== Segment start ==
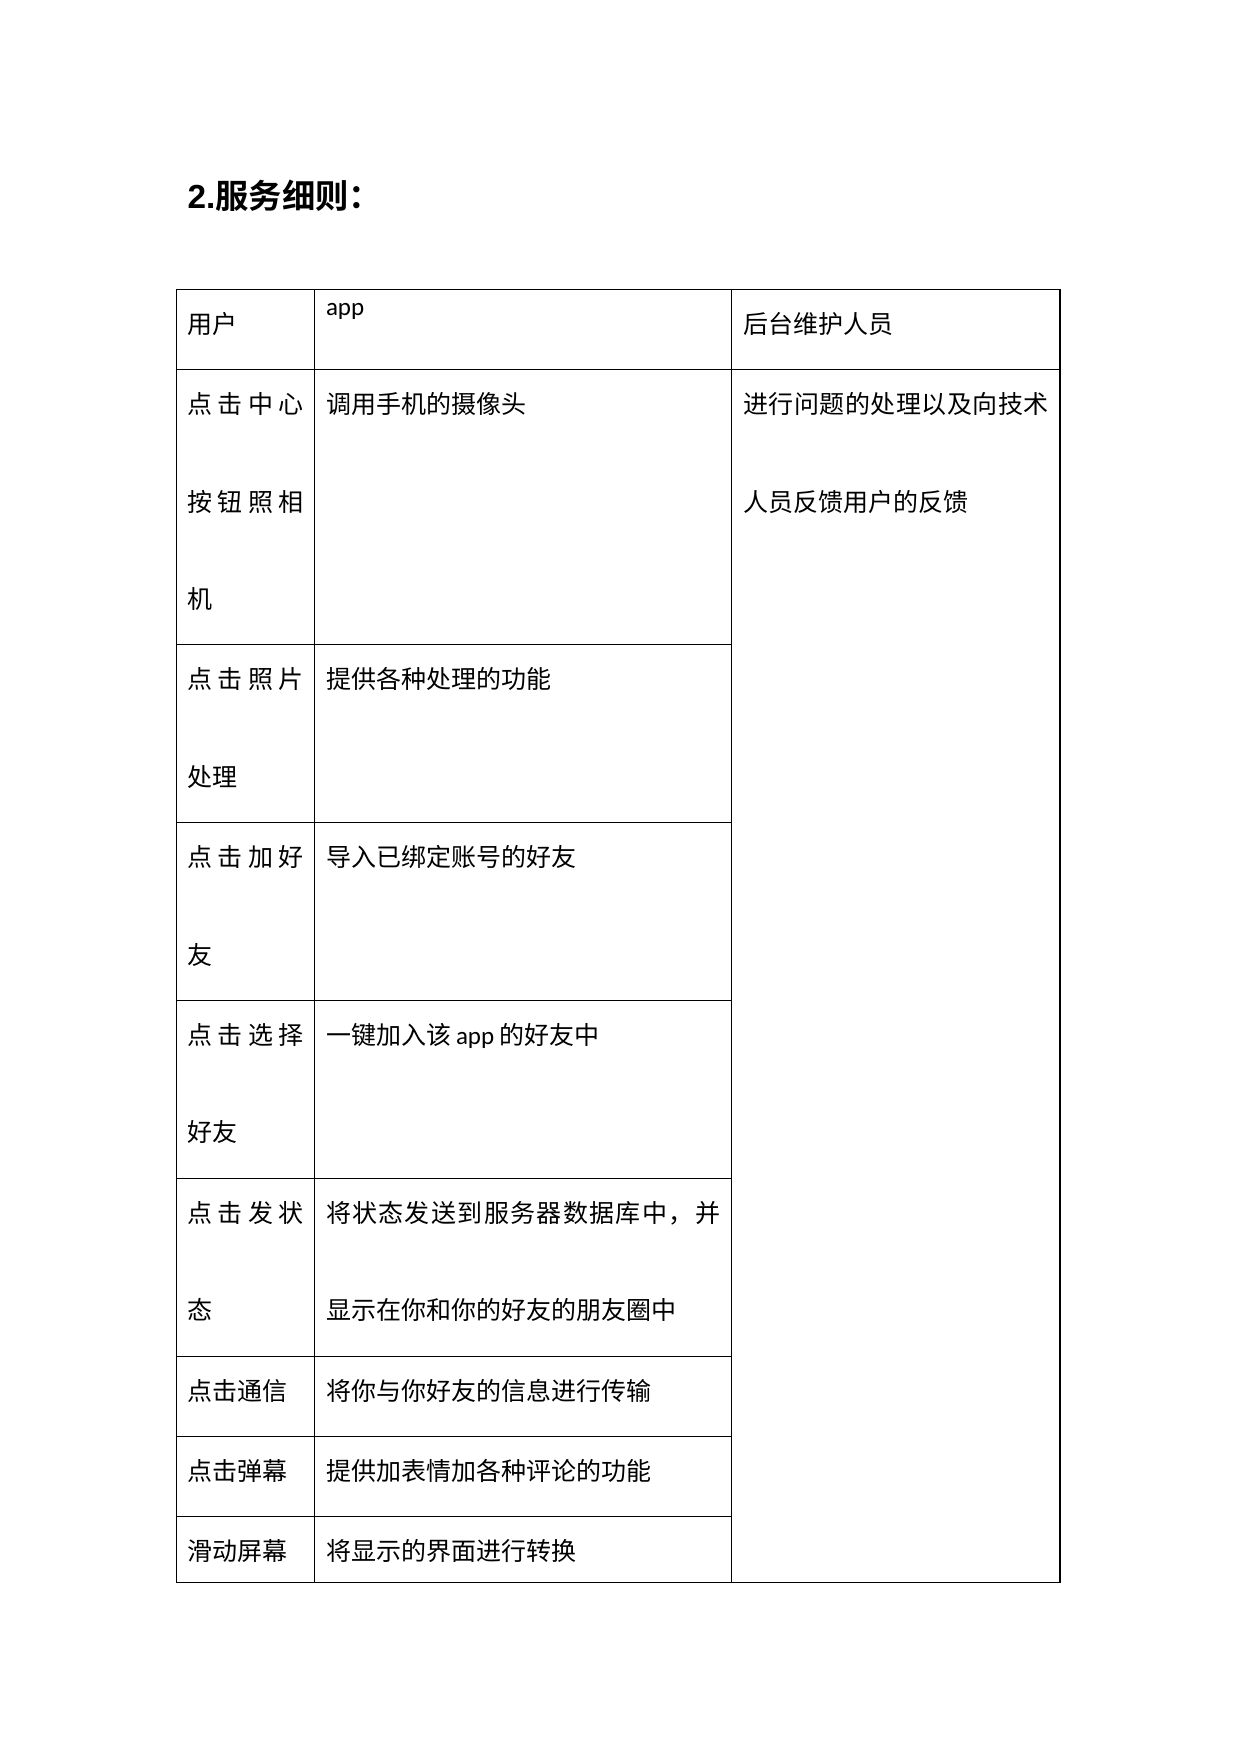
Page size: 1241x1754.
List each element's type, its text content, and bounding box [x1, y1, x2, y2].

table_cell 进行问题的处理以及向技术人员反馈用户的反馈 [732, 370, 1059, 1582]
table_cell 点击通信 [177, 1357, 314, 1436]
table_cell 导入已绑定账号的好友 [315, 823, 731, 1000]
table_header app [315, 290, 731, 369]
table_cell 将显示的界面进行转换 [315, 1517, 731, 1582]
table_cell 点击加好友 [177, 823, 314, 1000]
table_cell 将你与你好友的信息进行传输 [315, 1357, 731, 1436]
table_header 用户 [177, 290, 314, 369]
table_cell 一键加入该app的好友中 [315, 1001, 731, 1178]
table_cell 点击中心按钮照相机 [177, 370, 314, 644]
table_cell 点击照片处理 [177, 645, 314, 822]
table_cell 将状态发送到服务器数据库中，并显示在你和你的好友的朋友圈中 [315, 1179, 731, 1356]
table_cell 点击选择好友 [177, 1001, 314, 1178]
subtitle 2.服务细则： [187, 162, 1053, 227]
table_header 后台维护人员 [732, 290, 1059, 369]
table_cell 提供各种处理的功能 [315, 645, 731, 822]
table_cell 点击发状态 [177, 1179, 314, 1356]
table_cell 提供加表情加各种评论的功能 [315, 1437, 731, 1516]
table_cell 调用手机的摄像头 [315, 370, 731, 644]
table_cell 滑动屏幕 [177, 1517, 314, 1582]
table_cell 点击弹幕 [177, 1437, 314, 1516]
== Segment end ==
### Task objective
Restate, without alteration, the lines of the material above that begin at the one containing "List each element's" and run through its last line.

### Response area
List each element's type, its text content, and bounding box [x1, y1, x2, y2].

table_cell 进行问题的处理以及向技术人员反馈用户的反馈 [732, 370, 1059, 1582]
table_cell 点击通信 [177, 1357, 314, 1436]
table_cell 导入已绑定账号的好友 [315, 823, 731, 1000]
table_header app [315, 290, 731, 369]
table_cell 将显示的界面进行转换 [315, 1517, 731, 1582]
table_cell 点击加好友 [177, 823, 314, 1000]
table_cell 将你与你好友的信息进行传输 [315, 1357, 731, 1436]
table_header 用户 [177, 290, 314, 369]
table_cell 一键加入该app的好友中 [315, 1001, 731, 1178]
table_cell 点击中心按钮照相机 [177, 370, 314, 644]
table_cell 点击照片处理 [177, 645, 314, 822]
table_cell 将状态发送到服务器数据库中，并显示在你和你的好友的朋友圈中 [315, 1179, 731, 1356]
table_cell 点击选择好友 [177, 1001, 314, 1178]
subtitle 2.服务细则： [187, 162, 1053, 227]
table_header 后台维护人员 [732, 290, 1059, 369]
table_cell 提供各种处理的功能 [315, 645, 731, 822]
table_cell 点击发状态 [177, 1179, 314, 1356]
table_cell 提供加表情加各种评论的功能 [315, 1437, 731, 1516]
table_cell 调用手机的摄像头 [315, 370, 731, 644]
table_cell 滑动屏幕 [177, 1517, 314, 1582]
table_cell 点击弹幕 [177, 1437, 314, 1516]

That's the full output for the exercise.